» **WHAT IS BEING ASKED**:
Only the lines from the one containing "The presence of" through the one containing "13 HAYES 1972, 140–144, fig." should be printed, exactly as they appear below, with both ends included.
(PROVIDED ENTRIES begins)
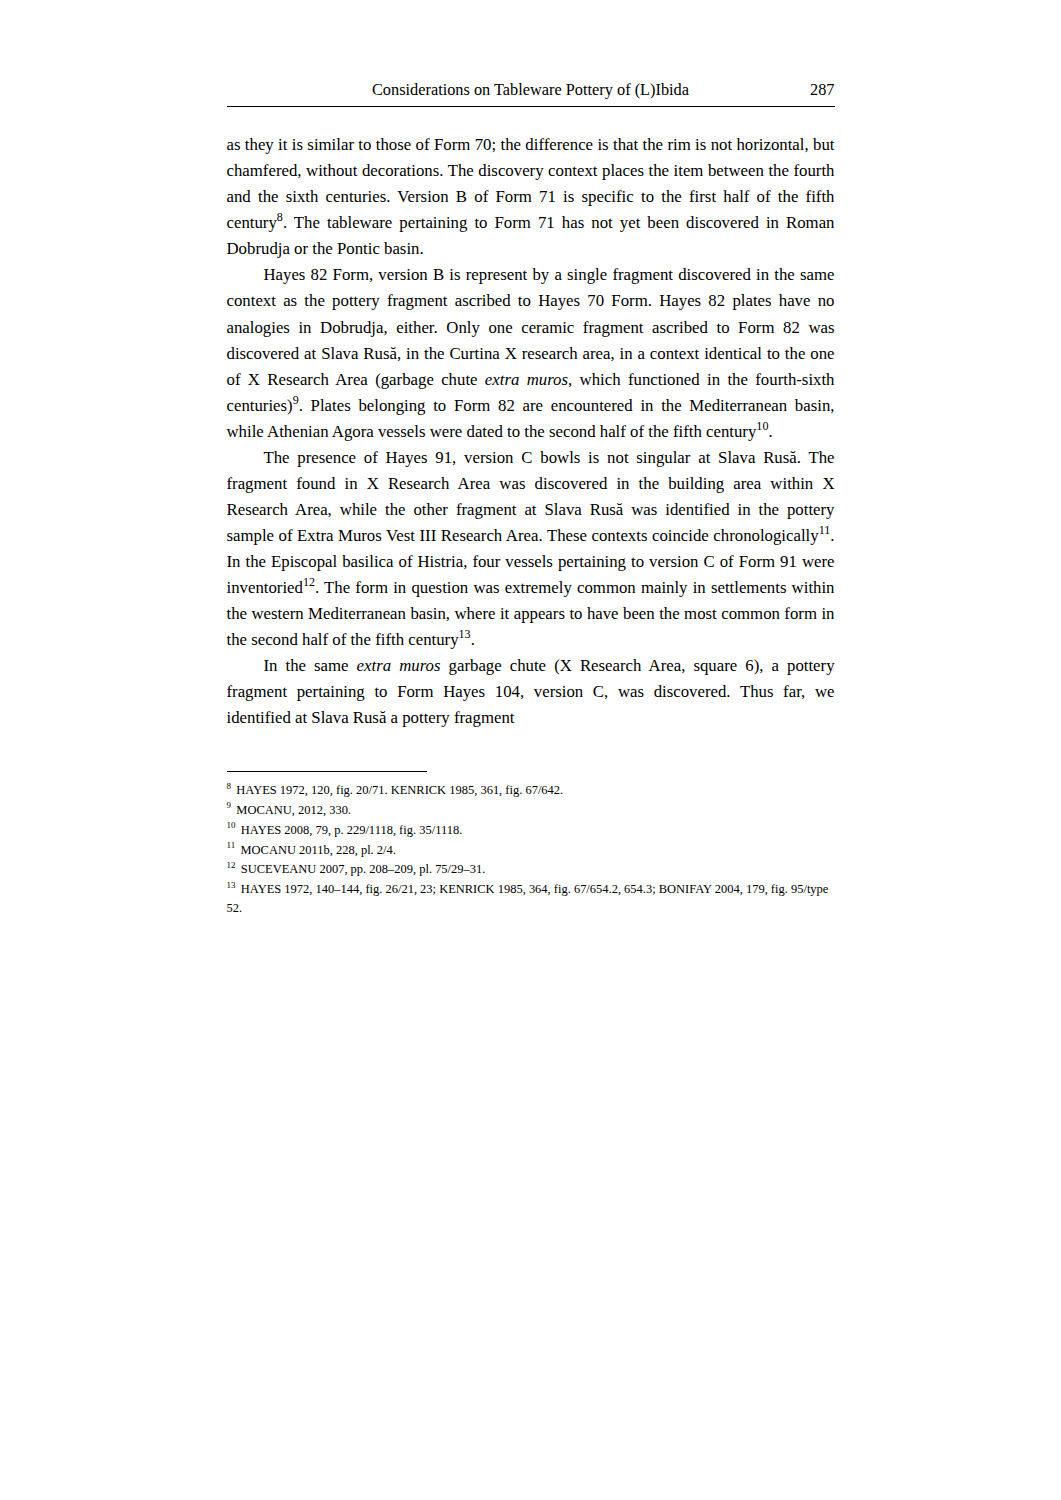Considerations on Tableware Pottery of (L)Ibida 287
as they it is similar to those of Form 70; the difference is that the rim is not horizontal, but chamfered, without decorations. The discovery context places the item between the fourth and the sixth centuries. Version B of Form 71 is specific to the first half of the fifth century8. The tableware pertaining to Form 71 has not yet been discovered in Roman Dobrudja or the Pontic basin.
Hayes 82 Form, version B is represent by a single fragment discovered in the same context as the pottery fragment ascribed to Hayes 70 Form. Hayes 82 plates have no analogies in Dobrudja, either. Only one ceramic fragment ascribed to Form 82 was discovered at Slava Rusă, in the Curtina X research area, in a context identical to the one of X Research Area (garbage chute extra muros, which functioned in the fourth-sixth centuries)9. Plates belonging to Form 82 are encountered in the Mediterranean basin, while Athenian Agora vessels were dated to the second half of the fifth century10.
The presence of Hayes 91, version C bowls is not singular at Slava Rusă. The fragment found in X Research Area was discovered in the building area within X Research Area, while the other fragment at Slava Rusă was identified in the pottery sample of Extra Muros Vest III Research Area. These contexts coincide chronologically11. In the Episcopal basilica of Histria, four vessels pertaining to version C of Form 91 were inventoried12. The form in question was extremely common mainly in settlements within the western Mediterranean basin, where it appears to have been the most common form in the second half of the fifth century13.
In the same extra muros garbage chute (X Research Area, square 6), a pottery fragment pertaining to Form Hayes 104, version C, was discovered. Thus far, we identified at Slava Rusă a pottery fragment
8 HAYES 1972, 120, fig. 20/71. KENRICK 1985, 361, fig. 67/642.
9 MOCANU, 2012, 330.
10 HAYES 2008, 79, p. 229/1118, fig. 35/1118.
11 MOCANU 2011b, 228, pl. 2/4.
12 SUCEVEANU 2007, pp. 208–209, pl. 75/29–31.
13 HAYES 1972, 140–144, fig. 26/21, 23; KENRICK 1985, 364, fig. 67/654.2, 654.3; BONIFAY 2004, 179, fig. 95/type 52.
(PROVIDED ENTRIES ends)
(PROVIDED ENTRIES begins)
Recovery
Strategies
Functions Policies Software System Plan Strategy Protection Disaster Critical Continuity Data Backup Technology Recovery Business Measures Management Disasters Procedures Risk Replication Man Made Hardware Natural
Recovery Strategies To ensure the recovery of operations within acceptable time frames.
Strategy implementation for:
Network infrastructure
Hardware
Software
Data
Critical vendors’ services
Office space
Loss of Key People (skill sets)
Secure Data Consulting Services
(PROVIDED ENTRIES ends)
» **SOLUTION TO THIS TASK**:
The presence of Hayes 91, version C bowls is not singular at Slava Rusă. The fragment found in X Research Area was discovered in the building area within X Research Area, while the other fragment at Slava Rusă was identified in the pottery sample of Extra Muros Vest III Research Area. These contexts coincide chronologically11. In the Episcopal basilica of Histria, four vessels pertaining to version C of Form 91 were inventoried12. The form in question was extremely common mainly in settlements within the western Mediterranean basin, where it appears to have been the most common form in the second half of the fifth century13.
In the same extra muros garbage chute (X Research Area, square 6), a pottery fragment pertaining to Form Hayes 104, version C, was discovered. Thus far, we identified at Slava Rusă a pottery fragment
8 HAYES 1972, 120, fig. 20/71. KENRICK 1985, 361, fig. 67/642.
9 MOCANU, 2012, 330.
10 HAYES 2008, 79, p. 229/1118, fig. 35/1118.
11 MOCANU 2011b, 228, pl. 2/4.
12 SUCEVEANU 2007, pp. 208–209, pl. 75/29–31.
13 HAYES 1972, 140–144, fig. 26/21, 23; KENRICK 1985, 364, fig. 67/654.2, 654.3; BONIFAY 2004, 179, fig. 95/type 52.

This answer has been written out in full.